* _EXCERPT PROVIDED_:
Of course, Wyrdvanes also aren't independent characters that can hide in another unit and are quite squishy, plus the Primaris doesn't cast on 2+ unless he joins a commissar'd Wyrdvane.

Not that I'm complaining, but just pointing out that there are downsides.

Also: If your Artillery Company is a part of the whole large detachment, you're making that Ld8 order on 3D6 & discarding the highest!


----------



## Mossy Toes (Jun 8, 2009)

ntaw said:


> Just realized I'm pretty much missing one things from every option for this to be useful to my current collection. Nuts.


I have... an Artillery Company (less an Engiseer), a Psykana Division, and probably one Emperor's Shield Platoon. The Guard sure don't do formations by half measures. Which would be NICE IF THEY DID HONESTLY.


----------



## MidnightSun (Feb 10, 2009)

ntaw said:


> Just realized I'm pretty much missing one things from every option for this to be useful to my current collection. Nuts.


What better excuse to buy and paint a shitload of stuff?


----------



## ntaw (Jul 20, 2012)

Mossy Toes said:


> Which would be NICE IF THEY DID HONESTLY.


Pretty much this. The only collection I have a hope of playing Formations out of without buying new jams is my BA collection....and lets not talk about the Shield of Baal ones that came out.



MidnightSun said:


> What better excuse to buy and paint a shitload of stuff?

(Extracted data entries)
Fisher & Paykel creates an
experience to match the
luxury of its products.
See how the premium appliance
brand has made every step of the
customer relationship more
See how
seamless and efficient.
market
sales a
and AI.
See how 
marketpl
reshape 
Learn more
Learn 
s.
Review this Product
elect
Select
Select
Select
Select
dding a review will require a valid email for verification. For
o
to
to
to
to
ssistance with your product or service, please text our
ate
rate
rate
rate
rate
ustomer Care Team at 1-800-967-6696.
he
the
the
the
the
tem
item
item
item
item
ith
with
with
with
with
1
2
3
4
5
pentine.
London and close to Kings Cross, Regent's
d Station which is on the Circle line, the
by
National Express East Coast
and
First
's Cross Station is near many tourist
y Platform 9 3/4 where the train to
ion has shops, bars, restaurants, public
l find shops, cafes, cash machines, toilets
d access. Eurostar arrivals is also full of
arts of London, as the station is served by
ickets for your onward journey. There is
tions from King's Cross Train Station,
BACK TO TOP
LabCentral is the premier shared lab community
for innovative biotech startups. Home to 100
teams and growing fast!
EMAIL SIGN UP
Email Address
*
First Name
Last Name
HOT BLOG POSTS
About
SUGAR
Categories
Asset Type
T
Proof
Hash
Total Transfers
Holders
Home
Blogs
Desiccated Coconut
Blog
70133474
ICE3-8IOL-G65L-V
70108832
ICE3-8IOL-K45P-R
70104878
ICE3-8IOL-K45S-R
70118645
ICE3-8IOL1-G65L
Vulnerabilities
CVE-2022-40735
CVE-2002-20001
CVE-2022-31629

* _LIST OF TASKS_:
[A] In the forum thread, which collection does ntaw say could be used to play Formations without buying anything new?
[B] Update a passage of the forum thread, replacing "Psykana Division" with "Infantry Platoon". Begin at the words "## Mossy Toes" and stop after "measures. Which would be NICE IF THEY DID HONESTLY.".

* _SOLUTIONS BY TASK_:
[A] The BA collection.

[B]
## Mossy Toes (Jun 8, 2009)

ntaw said:


> Just realized I'm pretty much missing one things from every option for this to be useful to my current collection. Nuts.


I have... an Artillery Company (less an Engiseer), a Infantry Platoon, and probably one Emperor's Shield Platoon. The Guard sure don't do formations by half measures. Which would be NICE IF THEY DID HONESTLY.